Grandparents’ proximity might breed contempt

Dear Amy: My 46-year-old daughter, “Janet” has had a difficult life. One of her children was born with a severe illness. It was traumatic for all of us to care for this child during the years that she clung to life. Janet suffered most of all, forced to leave behind a very promising career as she stayed home to give her child round-the-clock nursing care.

My husband and I fought to move to be close to them, but the Great Recession made it impossible for us to sell our house. The best we could do was to make two- and three-week trips every couple of months.

Fast-forward 14 years. We were finally able to sell our house. We were shocked to find out Janet had told others she hoped we wouldn’t relocate near her.

She might worry that we would be too domineering. When she was a child, we often had to twist her arm to get her to sign up for art classes or go away to camp.

Their enduring grief complicates everything.

Meanwhile, all the wariness has spilled onto our two grandchildren, denying us closeness.

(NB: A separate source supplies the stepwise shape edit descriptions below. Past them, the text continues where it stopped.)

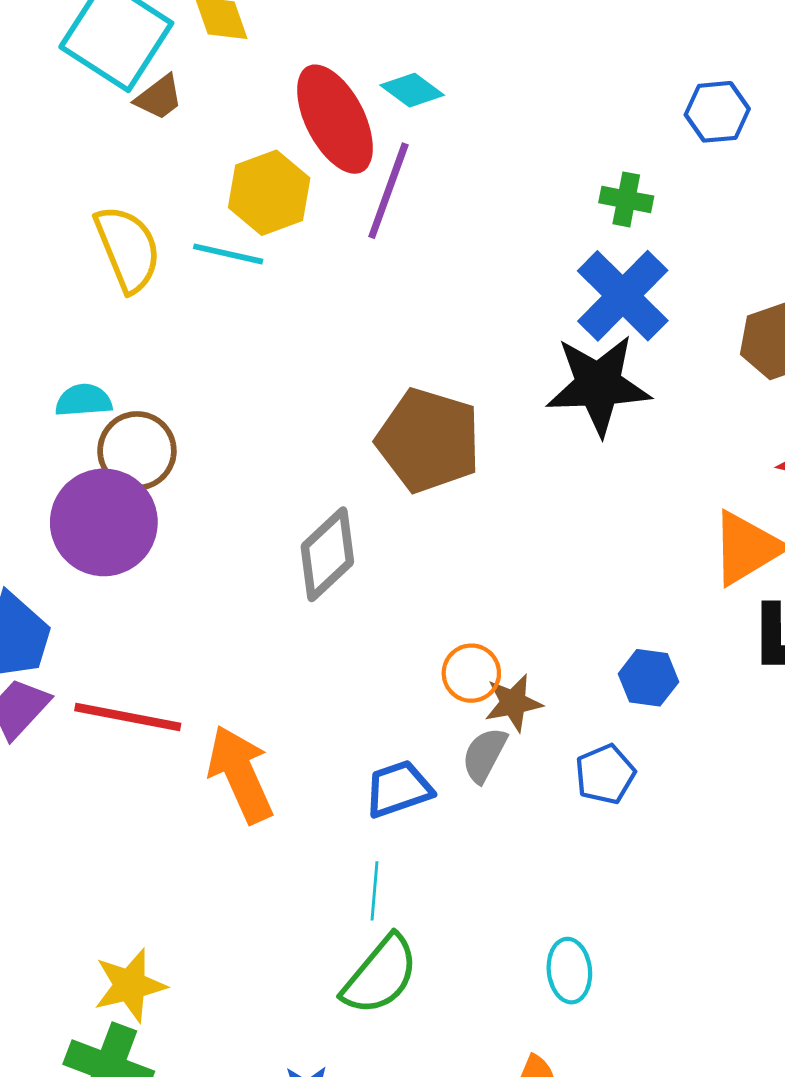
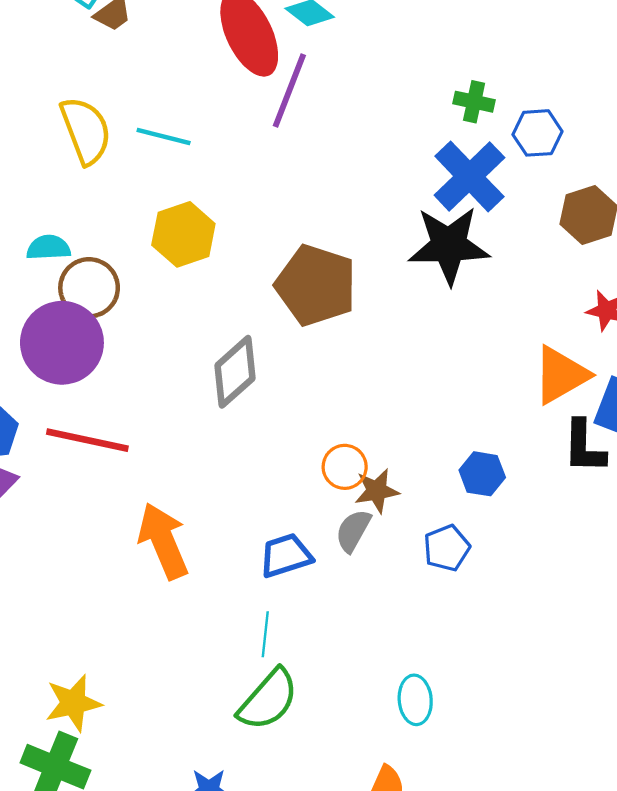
blue hexagon: (717, 112) -> (538, 133), moved
yellow hexagon: (269, 193) -> (183, 234), moved
red line: (128, 717) -> (87, 440), moved

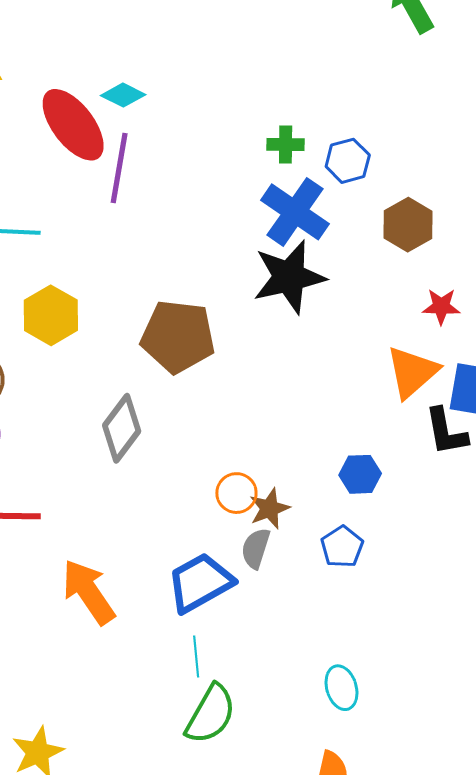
blue trapezoid: (286, 555) -> (200, 583), size x1.4

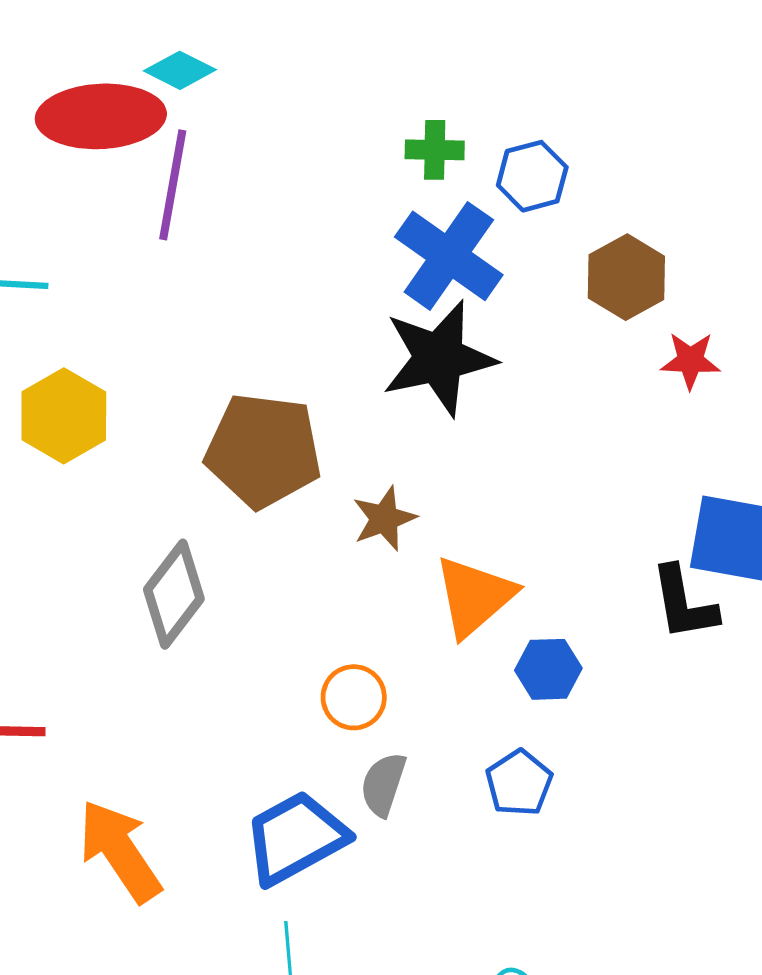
red ellipse: (73, 125) -> (101, 116), turned -56
red star: (441, 306) -> (690, 361), moved
orange triangle: (412, 372) -> (474, 596), moved
brown star: (269, 509) -> (384, 519), moved

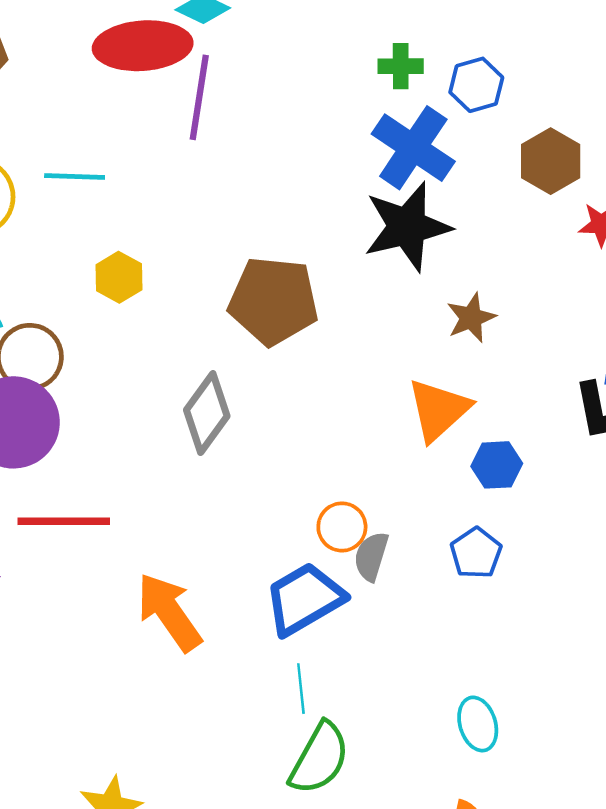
yellow hexagon: (64, 416) -> (119, 277), size x0.7
brown star: (384, 519) -> (471, 318), moved
orange circle: (354, 697) -> (342, 527), moved

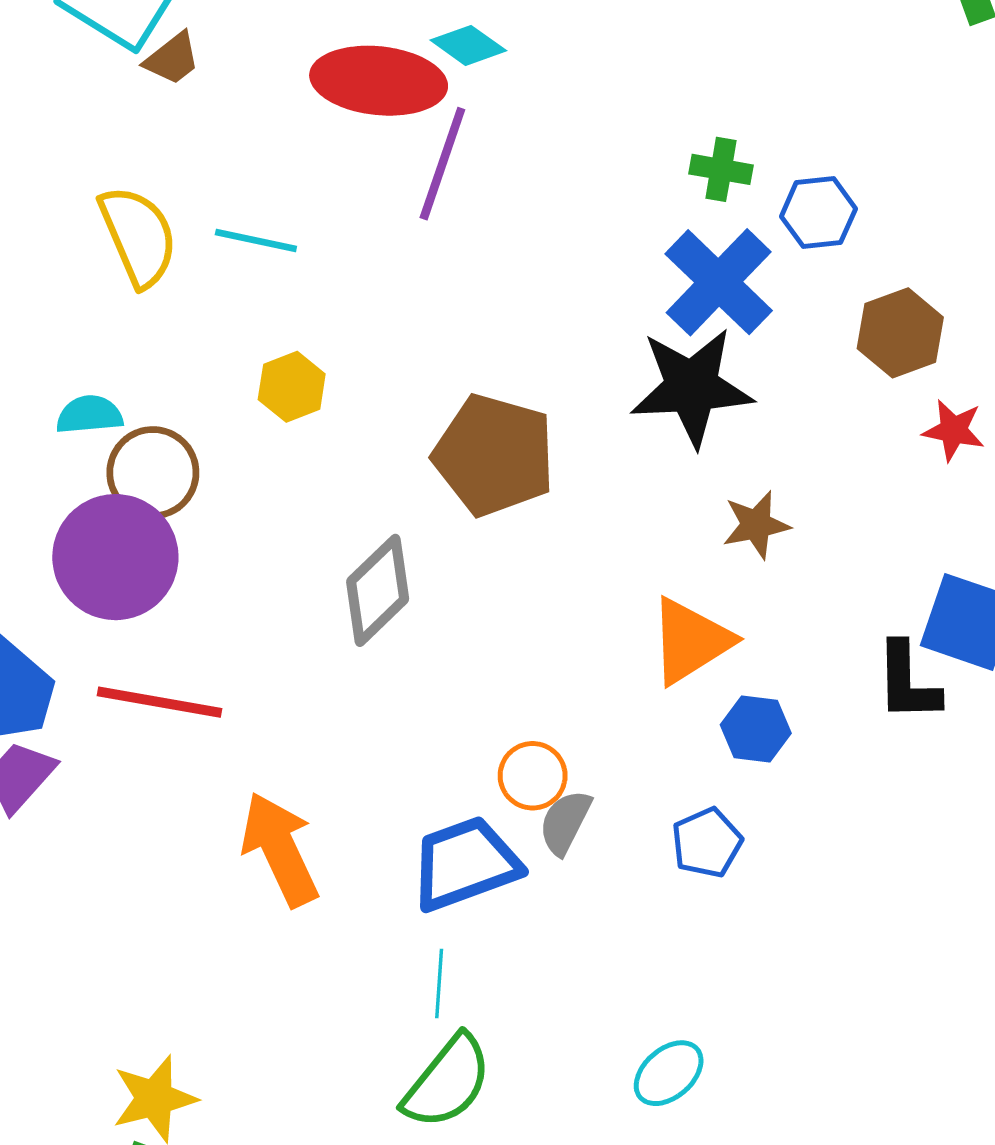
cyan ellipse: (478, 724) -> (669, 1073), turned 56

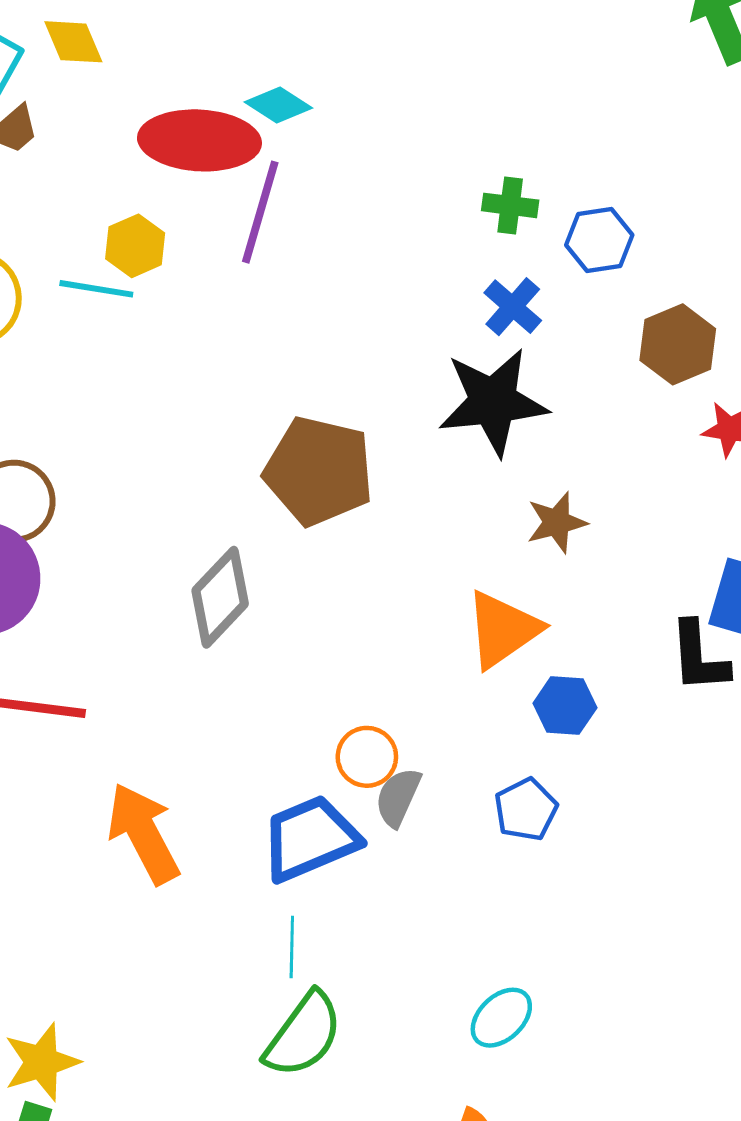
blue cross: (719, 282) -> (513, 307), size x0.6
yellow hexagon: (292, 387) -> (135, 246), moved

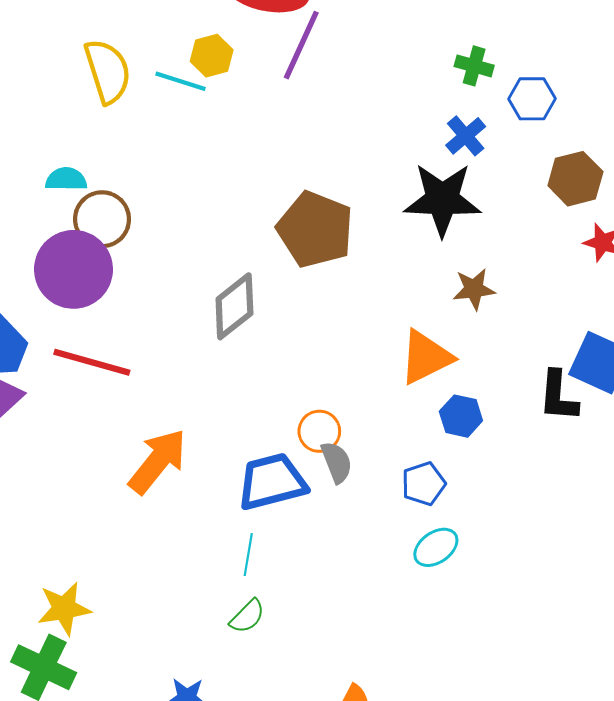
gray semicircle: (398, 797) -> (337, 462), turned 126
orange arrow: (143, 833) -> (158, 461), turned 58
cyan ellipse: (501, 1018) -> (436, 547), moved
green semicircle: (303, 1035) -> (247, 616), size x0.6

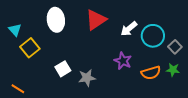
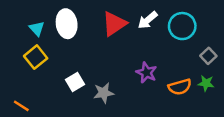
white arrow: (129, 29) -> (148, 20), moved
cyan triangle: (15, 30) -> (37, 28), moved
cyan circle: (153, 36) -> (182, 26), moved

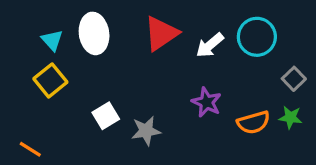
white arrow: (148, 20) -> (210, 45), moved

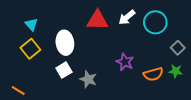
white ellipse: (94, 33) -> (65, 43), moved
red triangle: (161, 33) -> (97, 20), turned 35
white arrow: (210, 45) -> (127, 17), moved
gray star: (146, 131) -> (88, 79), turned 30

Is there anything to be done?

— Grieving Grandma

Dear Grandma: Yes, you can change. If you have been too domineering or opinionated in the past, you should stop being that way, now.

You should develop your own interests and friendships. Attend your grandkids’ school events, but don’t twist their arms to do things you want them to do. Get to know them on their terms, to whatever extent you can.

Do your best to be a humble, supportive, and positive presence.